= THE EXERCISE =
Copy the part of the buttermilk pie text that begins at the words "This Buttermilk Pie recipe has" and stops after "Christmas or Easter.", substituting "bain-marie" for "water bath".

= SOURCE EXCERPT =
·····

Buttermilk Pie is an old fashioned Southern favorite. A creamy, sweet, slightly tangy buttermilk custard pie with a flaky crust perfect for the holidays.
This Buttermilk Pie recipe has a creamy custard-like filling with a golden brown caramelized top, like a much easier creme brûlée! Unlike a Cheesecake or creme brûlée, there is no need for a water bath to get a perfectly baked custard filling without cracks.
Buttermilk Pie is a simple, quick old fashioned pie made with ingredients you probably already have on hand. Eggs, sugar, butter, flour, vanilla, and buttermilk come together in minutes to make an elegant pie perfect for holidays like Christmas or Easter.
With so few ingredients, the secret of this Buttermilk Pie recipe comes down to a gentle hand when adding the buttermilk, you don’t want to over beat the custard. Adding flour gives the Buttermilk Pie structure so that it doesn’t fall (or crack) during baking. It’s an easy custard pie perfect for beginners!

·····

= SUPPLIED DATA =
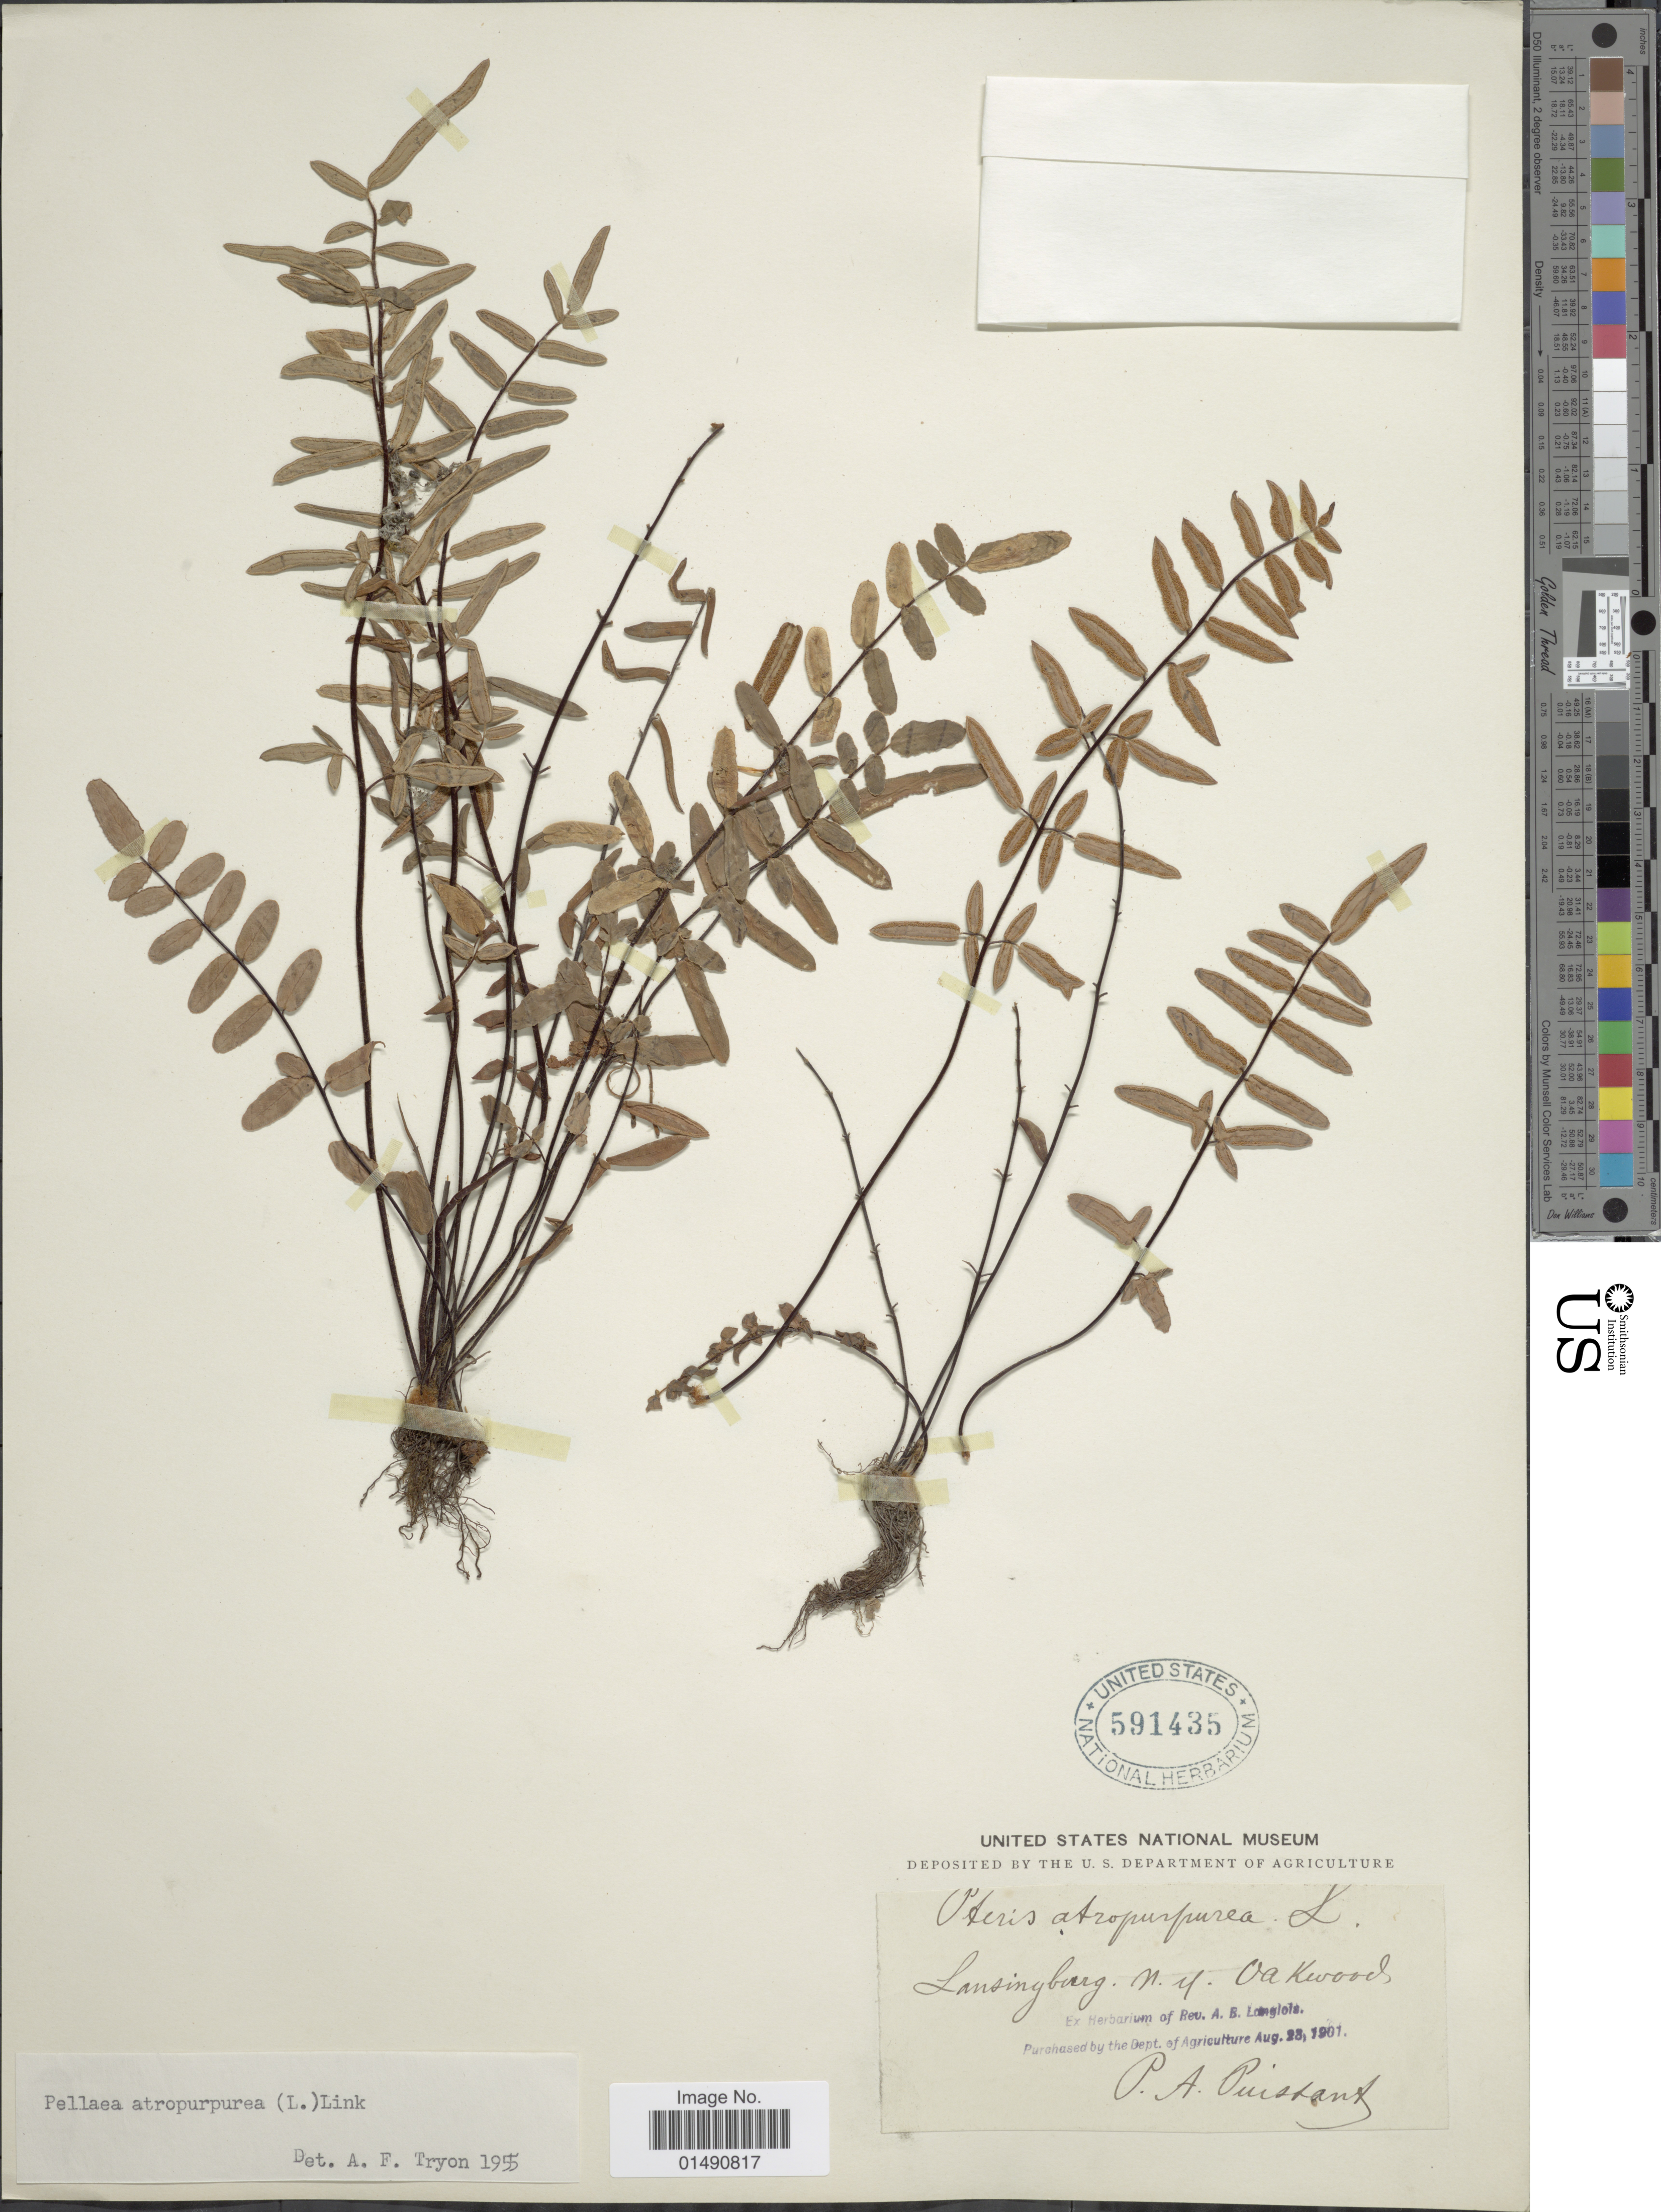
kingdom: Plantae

·····

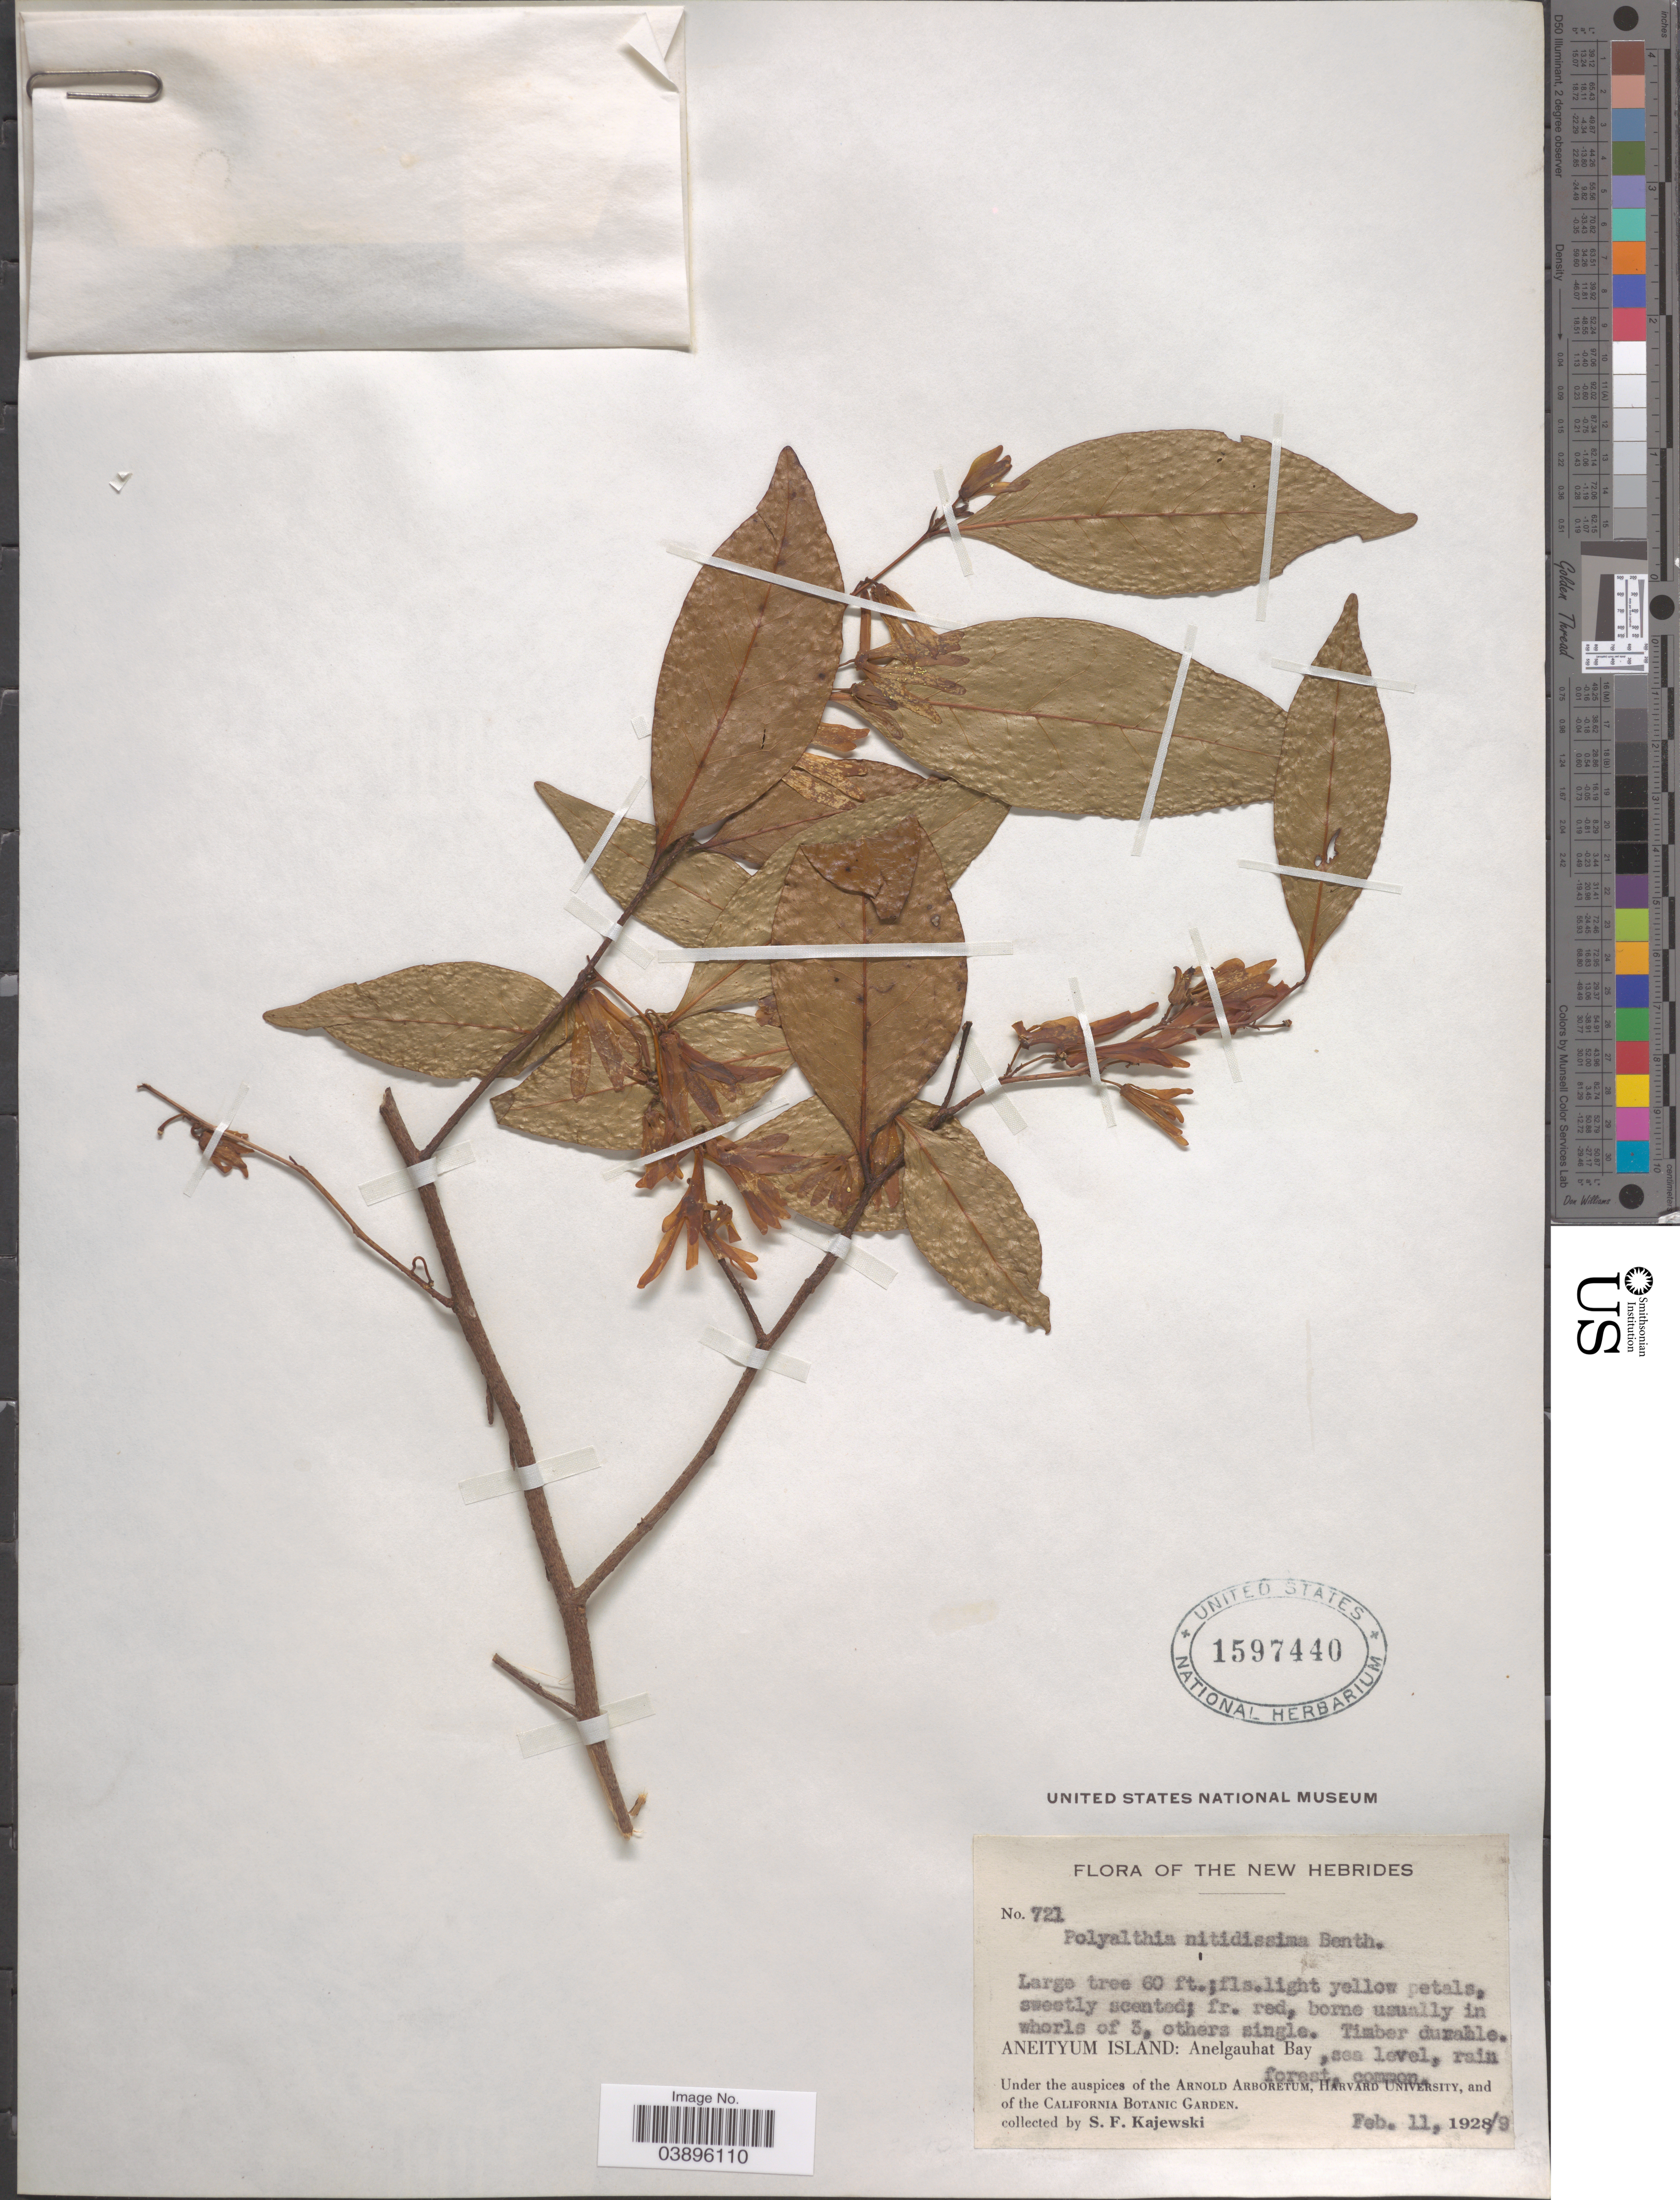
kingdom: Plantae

·····

= RESPONSE TO THE EXERCISE =
This Buttermilk Pie recipe has a creamy custard-like filling with a golden brown caramelized top, like a much easier creme brûlée! Unlike a Cheesecake or creme brûlée, there is no need for a bain-marie to get a perfectly baked custard filling without cracks.
Buttermilk Pie is a simple, quick old fashioned pie made with ingredients you probably already have on hand. Eggs, sugar, butter, flour, vanilla, and buttermilk come together in minutes to make an elegant pie perfect for holidays like Christmas or Easter.